The Holy Fathers sometimes use the term ‘spirit’ for the mind. In the biblical-anthropological sense the worship in spirit and truth means worship with a healed mind. He has a healed mind who has united the energy of his mind with the essence of his mind, which is in the heart. Since this union is a work of God’s grace and it happens prayerfully-ascetically within God’s grace, healed mind in certain sense is the same as illumined mind. Provided that this union is permanent graceful rather than temporary ascetical, then healed mind is the same as deified mind. The deified mind is a mind guided by the Spirit into all truth (see John 16:13). Only him who has a healed, deified mind we can call chaste and virgin, in a human dimension of these notions.

            I said that confession of true faith, too, is a fruit of grace. The confession of true faith has its theoretical, dogmatic and its practical, ascetical part. It is a must that we believe in and confess the true, Orthodox faith and it is a must that we live by the rule of faith—to bring into line the mode of our life and struggle with the level of our spiritual age. And vice versa, since it is one and the same grace, the life and struggle in line with the rule of faith lead to knowledge of God and confession of the true faith, to experience of God poured into the Orthodox formulation and confession of dogmas, which is more knowledge than faith. “Now we believe, not because of what you (or anyone) said, for we ourselves have heard Him and we know (from Him personally) that this is indeed the Christ, the Savior of the world” (John 4:42)—say the villagers to the Samaritan woman. And elder Sophrony says, “Knowledge of God comes from life in God, which is born in the deepest place of the heart” (Elder Sophrony, Words of Life, p. 41).

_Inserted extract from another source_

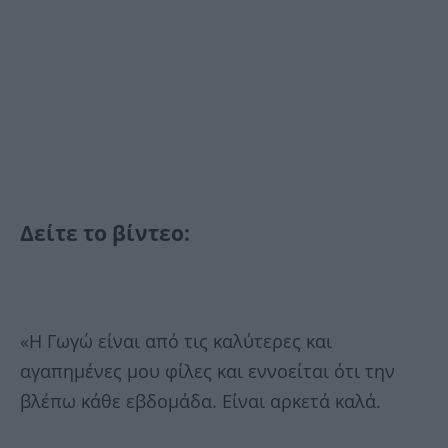
Δείτε το βίντεο:
«Η Γωγώ είναι από τις καλύτερες και
αγαπημένες μου φίλες και εννοείται ότι την
βλέπω κάθε εβδομάδα. Είναι αρκετά καλά.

            The practical, ascetical part includes also true faith in the sense of trust in God. God first affirmed His trust in us by granting His love to us; He granted us existence, life, and rationality; He granted us His entire Dispensation of our salvation and Himself; He granted us the Orthodox Faith; He granted us the Orthodox Church; He granted us repentance and, I would say, the infinite forgiveness of sins. God loved us first… (see 1 John 4:10). It is our turn.

            And we know that it is our turn, yet do we know how and from where to start? Will we decide for once on using our will seriously and persistently for our repentance? I believe we can find the dialog of the Godman Christ with the Samaritan woman a great consolation and a great hope—she was a sinful woman, a woman with distorted faith, a woman whose state resembles in all the state of our soul: “You have well said, ‘I have no husband,’ for you have had five husbands, and the one whom you now have is not your husband; in that you spoke truly” (John 4:17-18). A great consolation and a great hope is the fact that the Lord Jesus Christ gives everyone a chance for repentance and personal meeting and union with Him. Let us start from ourselves. If you agree with me, then let us start with mourning or let us exert ourselves to mourn, because this is the gift of living water that leads to everlasting life correspondent to the level of our spiritual development at which we free our heart from the captivity to passions.

            O Lord, You gave me dry land, give me also springs of water (see Judges 1:15).